We’re in the middle of our Reformation Series for Reformation Month. We began the series with the historical context and timeline of the Reformation. Last week, we looked at the first sola: Sola Scriptura.
This week, we will spend time looking at the second and third of the solas: II. Sola Gratia and III. Sola Fide.
II. Sola Gratia
The entirety of our rescue is a free gift of God. He is not obligated to show mercy to any of us. We do not deserve His grace. What we deserve is swift judgement and everlasting death. Yet, shockingly, God has poured out His love to us through His Son Jesus Christ.
“In him we have redemption through his blood, the forgiveness of our trespasses, according to the riches of his grace, which he lavished upon us, in all wisdom and insight” (Ephesians 1:7-8).
“For by grace you have been saved through faith. And this is not your own doing; it is the gift of God, not a result of works, so that no one may boast” (Ephesians 2:8-9).
Our natural religion is a works-based religion. There are only two religions: Sola Gratia and everything else—What do I have to do to make myself right?
“God forgives none because of payment made by them in any form. If we could bring him mountains of gold and silver, they would be nothing worth to him: if we bring him tears in rivers or alms in alps, or resolves, vows, and promises in countless numbers, all will amount to nothing as a bribe of grace. Forgiveness, like love, is unpurchasable by us. God’s pardons are absolutely free. He forgives because he chooses to forgive, out of sheer pity to the sinner, out of clear, unmixed compassion, but with no adulteration of anything like bribe or price. Forgiveness is absolutely free.” — Charles Spurgeon
We do not contribute to our salvation in any form. If we think we can, we are actually offering a bribe to God. How offensive is that to our gracious, loving God! Do not bargain with God.

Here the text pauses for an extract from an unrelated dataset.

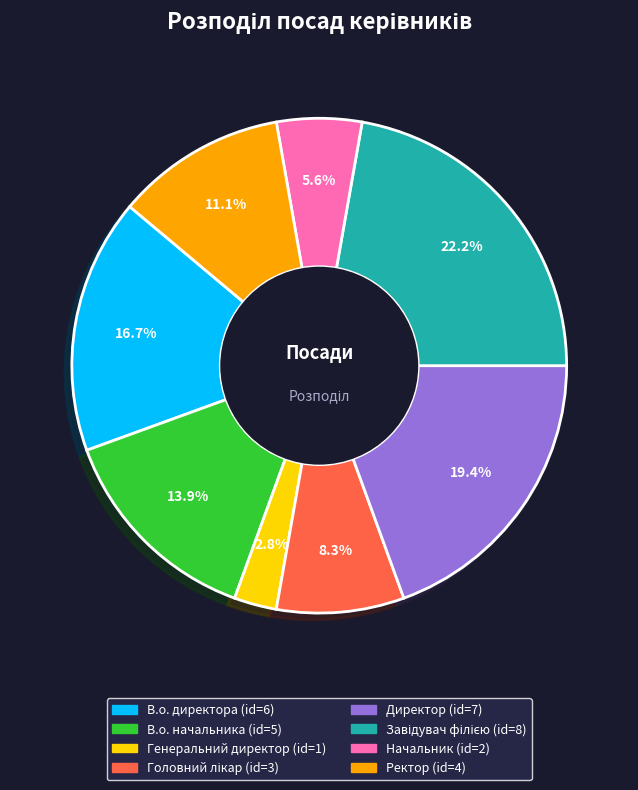

Does Директор represent more than half of the total?

No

Do you find salvation by grace or by good works harder? Salvation by grace is offensive to our pride. We want to have a part—even the smallest part—to play in our salvation. Only by the work of the Spirit does a man come to the end of himself and throw it all before God saying, “I don’t know why You love me, but You have loved me.” It is the most humbling reality.
If we’re not careful, we put hope in what we do. So we must remind ourselves it is only by His grace that we have been brought from death unto life.
II. Sola Fide
We are judged righteous in the sight of God purely by faith alone.
“Yet we know that a person is not justified by works of the law but through faith in Jesus Christ, so we also have believed in Christ Jesus, in order to be justified by faith in Christ and not by works of the law, because by works of the law no one will be justified” Galatians 2:16.
Conversion is the sinner turning from self and sin and to God. Faith is taking hold of the free gift of Christ’s righteousness and making it our own. It is not our works that make us righteous, it is faith in what has been done for us through Christ. It is fruit of the Christian life, but not the root.
“Faith, thus receiving and resting on Christ and his righteousness, is the alone instrument of justification; yet it is not alone in the person justified, but is ever accompanied with all other saving graces, and is no dead faith, but worketh by love. ( Romans 3:28; Galatians 5:6; James 2:17, 22, 26 )” -1689 Baptist Confession of Faith, Chapter 11
The Christian faith is not an empty assent of truths. An assent has no teeth, no reality, no substance to it. We must truly and fully grasp the promises of God through Christ. But we also cannot expect a perfect faith, a perfect belief. This only treats faith as another work. Faith is a gift. It is also an instrument, a tool God has put into our hands to receive the astonishing gift of Christ’s righteousness. Faith is essential in turning to God and it is a gift.
We are saved by faith alone, but that faith is never alone. It is always going to be accompanied by a new nature and spiritual fruits.